WRITTEN TASK:
Rewrite every row below, swapping "slice" for "segment" and keeping everything else the same. Leave out the pictures.

(Recorded data)
□ □ □ □ □
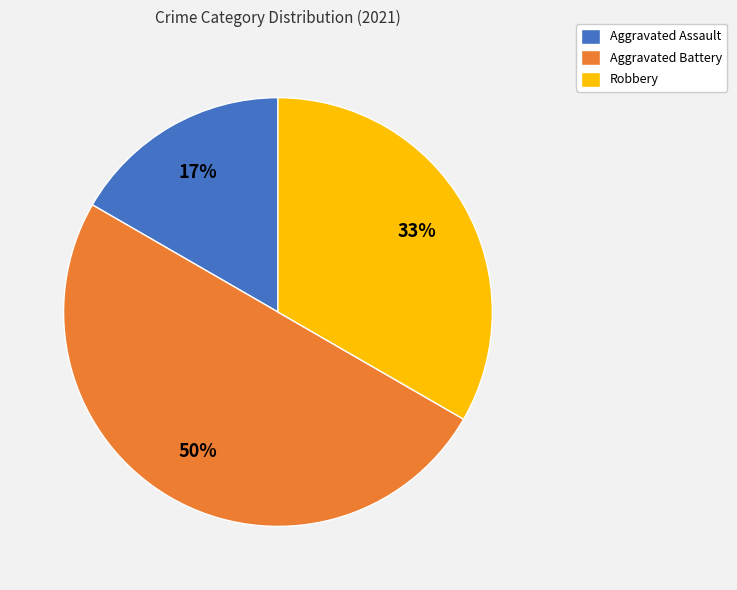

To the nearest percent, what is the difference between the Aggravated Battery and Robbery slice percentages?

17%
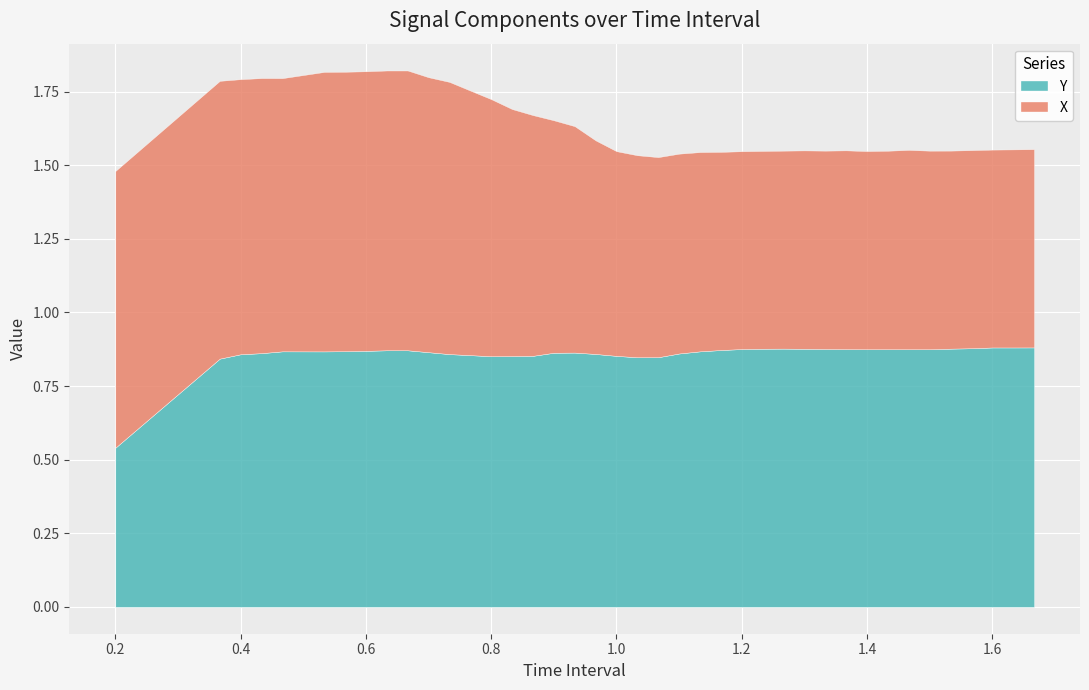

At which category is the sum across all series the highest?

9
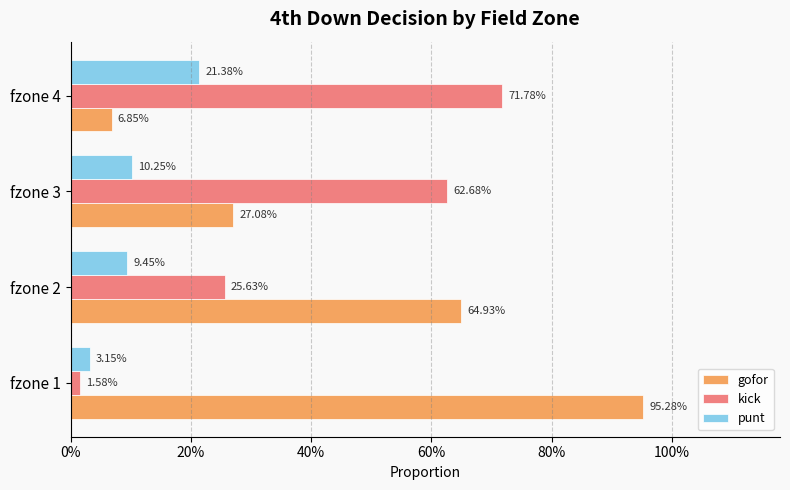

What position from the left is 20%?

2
□ □ □ □ □
RESPONSE TO THE TASK:
To the nearest percent, what is the difference between the Aggravated Battery and Robbery segment percentages?

17%

At which category is the sum across all series the highest?

9

What position from the left is 20%?

2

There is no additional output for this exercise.